クリミア侵略後にロシア副首相を近畿大に招き、いまもサハリン沖の資源開発撤退に反対表明

 ロシアのクリミア侵略に対して厳しく制裁を加えるどころか、安倍氏と世耕氏は西側の制裁で打撃を受けたプーチンに近い国営企業を助けようとさえしていた──。この事実は国際社会のみならず国内でももっと非難されるべき問題だが、それだけではなく、世耕氏は今回、近大の卒業式を安倍元首相のPRの場に政治利用したのと同じように、2018年にも近大主催のシンポジウムにロシアのゴルジェツ副首相やオレシュキン経済発展大臣を招待。ようするに、ロシアのクリミア侵略もシリア介入もスルーし、ベッタリの関係をつづけてきたのだ。

 しかも、驚くべきことに、ロシアのウクライナ侵略後も、安倍元首相と世耕氏に反省の色はまったくない。

 世耕氏は今月6日、NHK『日曜討論』で、「(ロシアへの)経済制裁をてこにロシアに行動を変えさせるということが何よりも重要だ」としつつも、安倍元首相が進めたロシアとの経済協力プランのひとつである日本の官民出資会社が権益を持つサハリン沖の資源開発にかんして、「ここへの依存度が高い(国内の)ガス会社があり、(撤退すれば)供給に支障が出る可能性がある。現実的に考えていくべきだ」「仮に日本が撤退すると(エネルギーを)のどから手が出るほどほしい中国などに安く取られてしまう」(時事通信6日付)などと発言。
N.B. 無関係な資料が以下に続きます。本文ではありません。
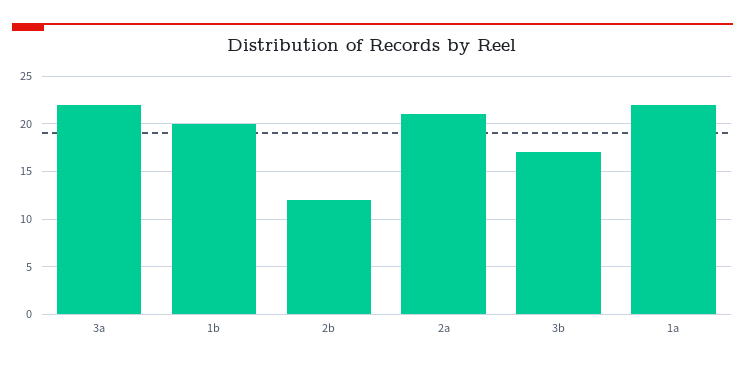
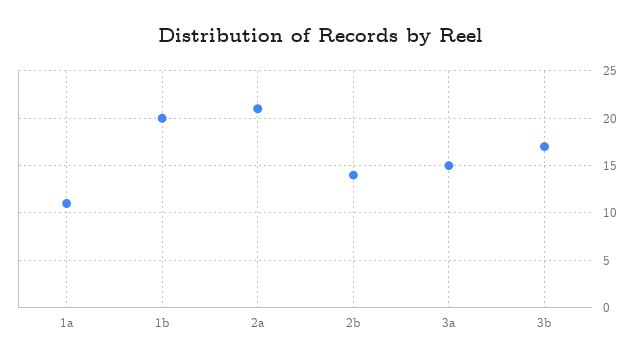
3a: 22 -> 15
2b: 12 -> 14
1a: 22 -> 11

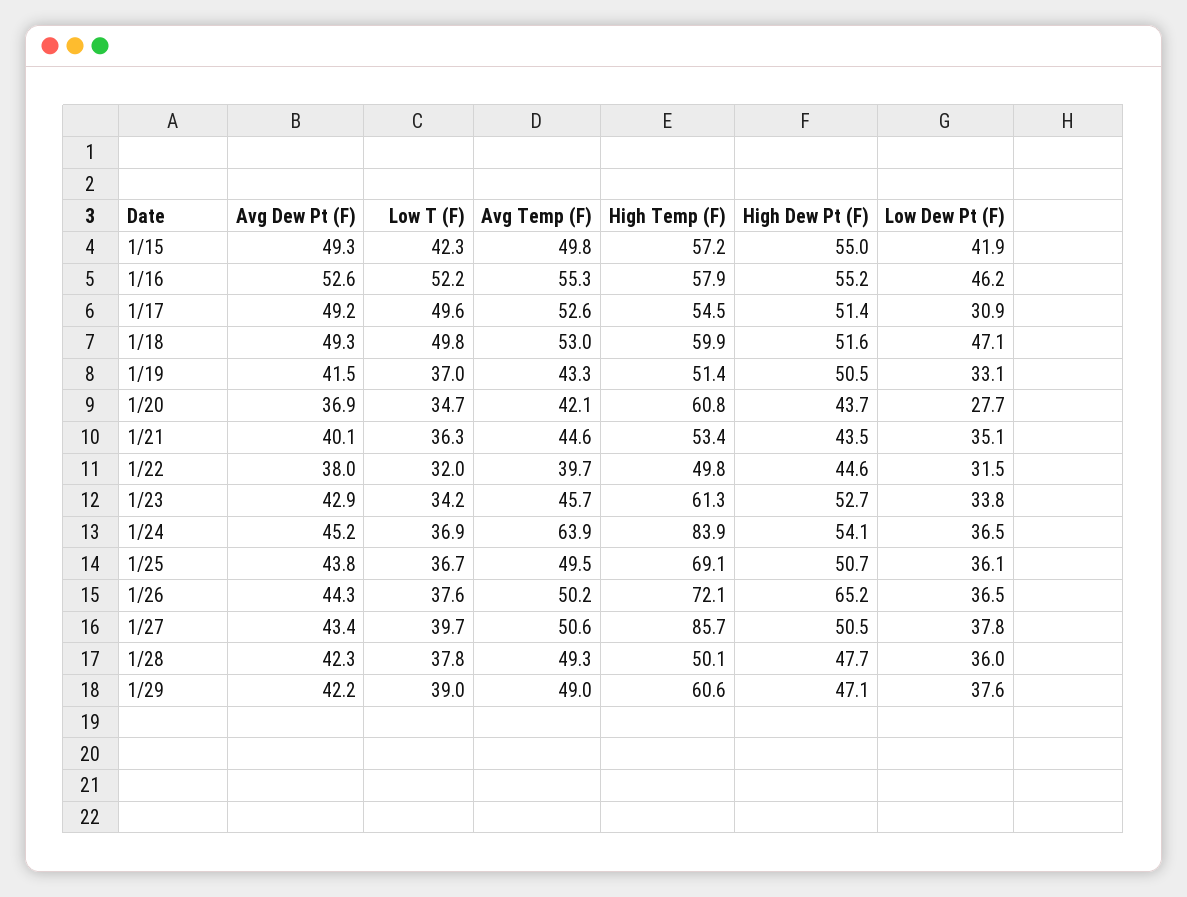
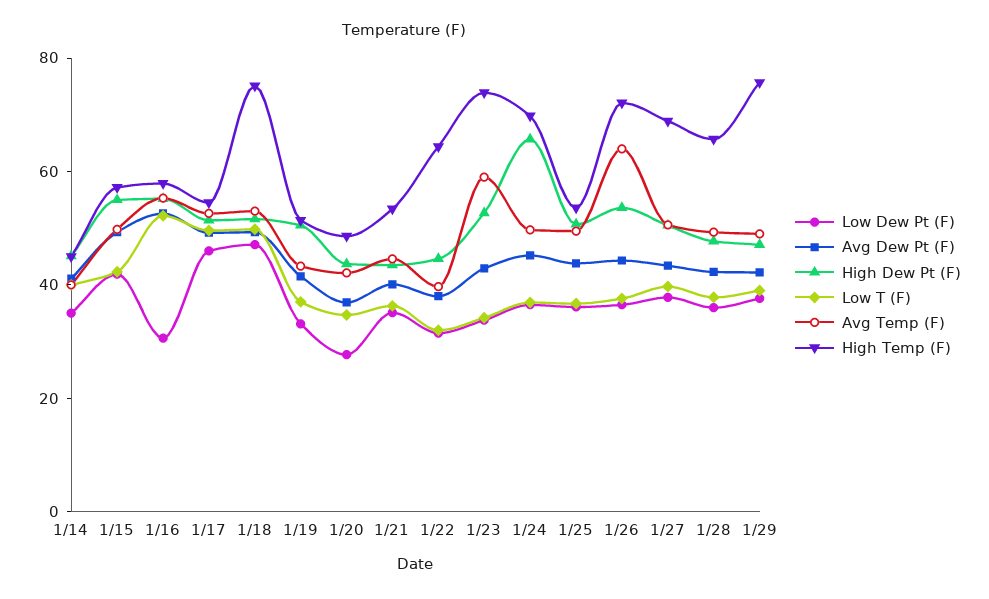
Low Dew Pt (F), 1/16: 46.2 -> 30
Low Dew Pt (F), 1/17: 30.9 -> 45
High Temp (F), 1/18: 59.9 -> 75
High Temp (F), 1/20: 60.8 -> 50
High Temp (F), 1/22: 49.8 -> 65
Avg Temp (F), 1/23: 45.7 -> 60
High Temp (F), 1/23: 61.3 -> 75
Avg Temp (F), 1/24: 63.9 -> 50
High Temp (F), 1/24: 83.9 -> 70
High Dew Pt (F), 1/24: 54.1 -> 65
High Temp (F), 1/25: 69.1 -> 55
Avg Temp (F), 1/26: 50.2 -> 65
High Dew Pt (F), 1/26: 65.2 -> 55
High Temp (F), 1/27: 85.7 -> 70
High Temp (F), 1/28: 50.1 -> 65
High Temp (F), 1/29: 60.6 -> 75
Low Dew Pt (F), 1/14: none -> 35
Avg Dew Pt (F), 1/14: none -> 40
High Dew Pt (F), 1/14: none -> 45
Low T (F), 1/14: none -> 40
Avg Temp (F), 1/14: none -> 40
High Temp (F), 1/14: none -> 45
このサハリン沖の資源開発「サハリン1」「サハリン2」からは石油大手の米・エクソンモービルや英・シェルが撤退を発表している一方、いまだに日本側は撤退しようとしていないが、じつは「サハリン1」には、例のロスネフチが20%出資しているのだ。

 また、安倍元首相にいたっては、「プーチンとしては(NATOに対する)不信感のなかで、領土的野心ではなく、ロシアの防衛、安全の確保の観点から行動を起こしているのだろう」などと擁護してみせた(2月27日放送・フジテレビ『日曜報道 THE PRIME』)。

 明日23日にはウクライナのゼレンスキー大統領が生中継で国会演説をおこなう予定だが、そこでは“プーチンの犬”と化してきた安倍元首相の対ロシア外交を批判するのではないかという声もあがっている。しかし、ゼレンスキー大統領が触れなかったとしても、ウクライナ侵略戦争へとつながったクリミア危機における安倍元首相と世耕氏の振る舞いについて、国内においてしっかり検証・追及がおこなわれるべきだ。